WHAT IS NEEDED |
If a line in the data below contains the word "Assembleia", copy it out.

Segment Start: PROVIDED RECORDS

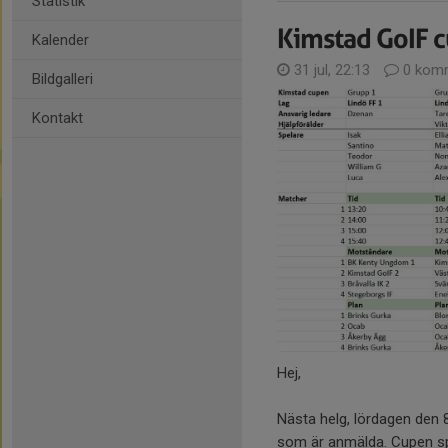
Statistik
Kimstad GoIF c
Kalender
31 jul, 22:13
0 komm
Bildgalleri
Kontakt
Hej,
Nästa helg, lördagen den 8
som är anmälda. Cupen sp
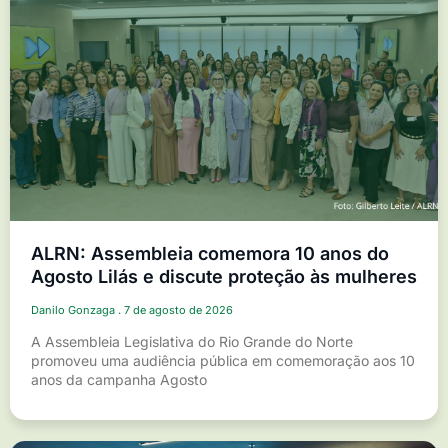
ALRN: Assembleia comemora 10 anos do
Agosto Lilás e discute proteção às mulheres
Danilo Gonzaga
7 de agosto de 2026
A Assembleia Legislativa do Rio Grande do Norte
promoveu uma audiência pública em comemoração aos 10
anos da campanha Agosto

Segment End: PROVIDED RECORDS

RESPONSE FOR THIS EXERCISE |
ALRN: Assembleia comemora 10 anos do
A Assembleia Legislativa do Rio Grande do Norte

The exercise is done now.